Therefore, organizations must invest in a flexible, scalable, open XDR (extended detection and response) architecture that can natively integrate all their security tools into a cohesive security operations system. Machine learning and automation can also be used to streamline workflows further. This enables businesses to improve their detection, response and remediation capabilities, driving better, faster outcomes and empowering SecOps teams to work more effectively. 

4) Adaptive Security for Dynamic Threats

As up-to-date as many organizations are against today’s threats, SecOps teams must also be prepared for tomorrow’s threats. Unfortunately, the skills shortage means that many teams are stretched too thin and have enough on their plate dealing with incoming threats, let alone shoring up defenses against future attacks.

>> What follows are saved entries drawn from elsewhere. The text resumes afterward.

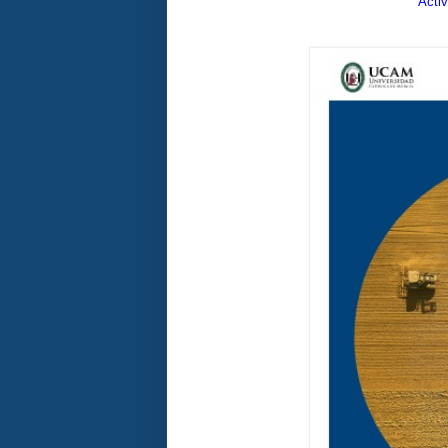
Activ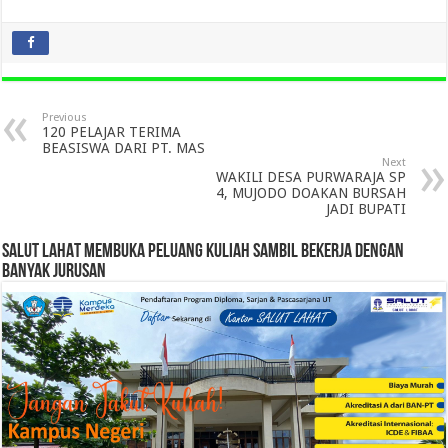
Previous
120 PELAJAR TERIMA
BEASISWA DARI PT. MAS
Next
WAKILI DESA PURWARAJA SP
4, MUJODO DOAKAN BURSAH
JADI BUPATI
SALUT LAHAT MEMBUKA PELUANG KULIAH SAMBIL BEKERJA DENGAN
BANYAK JURUSAN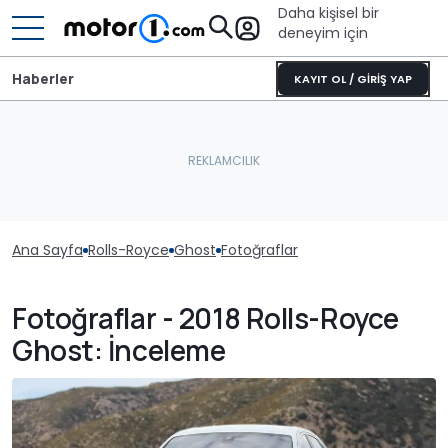
Daha kişisel bir
deneyim için
Haberler
KAYIT OL / GİRİŞ YAP
Ana Sayfa
Rolls-Royce
Ghost
Fotoğraflar
Fotoğraflar - 2018 Rolls-Royce
Ghost: İnceleme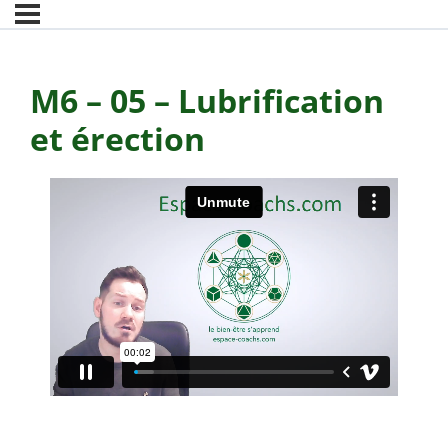
M6 – 05 – Lubrification
et érection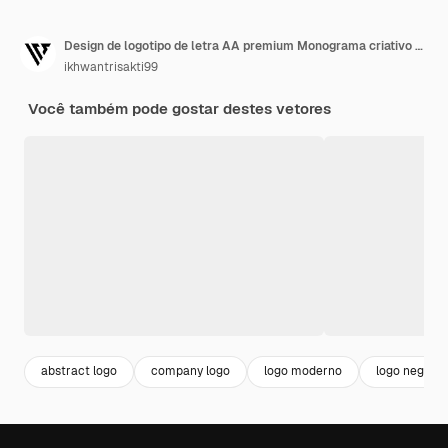
Design de logotipo de letra AA premium Monograma criativo de triângulo de luxo
ikhwantrisakti99
Você também pode gostar destes vetores
abstract logo
company logo
logo moderno
logo negocio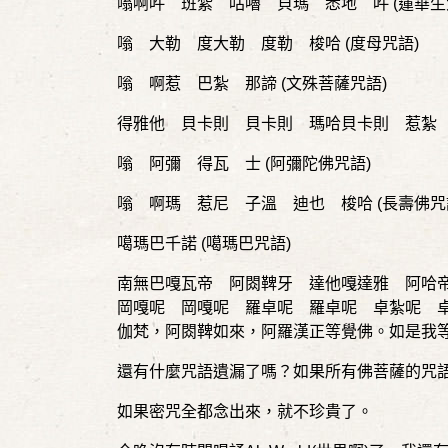
嗡啊吽 班紮 咕嚕 貝瑪 悉地 吽
(
蓮華生
嗡 大勒 度大勒 度勒 梭哈
(
度母咒語
)
嗡 啊惹 巴紮 那諦
(
文殊菩薩咒語
)
得雅他 貝卡則 貝卡則 瑪哈貝卡則 惹紮
嗡 阿彌 得瓦 士
(
阿彌陀佛咒語
)
嗡 啊瑪 惹尼 子溫 迪也 梭哈
(
長壽佛咒
噶瑪巴千諾
(
噶瑪巴咒語
)
南無巴嘎瓦帝 阿閦鞞牙 達他嘎達雅 阿哈
岡嘎呢 岡嘎呢 羅卓呢 羅卓呢 卓紮呢 
伽梵，阿閦鞞如來，阿羅漢正等覺佛。如是我
還有什麼咒語遺漏了嗎？如果所有佛菩薩的咒
如果密咒全都念出來，就不珍貴了。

By implementing an intelligent, proactive security system that can adapt to a specific threat landscape, organizations can lighten the burden on SecOps teams while improving their frontline of defense. With machine learning and AI, teams can gain the necessary insight to predict and prevent emerging threats, identify root causes and automate processes to enable a quick response. This fresh ‘living security’ approach builds a more resilient business and alleviates pressure on the SecOps team.

5) Tapping into Threat Intelligence and Partnerships

The constant stream of emerging threats and ransomware attacks show no signs of slowing down, which can feel overwhelming for teams. Not only do they need access to best-in-class threat monitoring, but more importantly, they need to work with a partner who can serve up the priority threat intelligence most relevant to their organization – whether that’s based on their vertical, geography, current security posture or business priorities.

For SecOps teams feeling the pressure, trusted partners who will work by their side as an extension of their team are vital. Part of this will include delivering threat intelligence, but it’s also about building the relationship so they know that when an attack occurs, help is a phone call away.

Defending against the rapidly expanding threat landscape is a strenuous task for any SecOps team and burnout is a real risk in this sector. By implementing these measures, organizations can provide more support for those working on the frontline of defense. Businesses must look to maintain their cyber resilience by supporting these employees.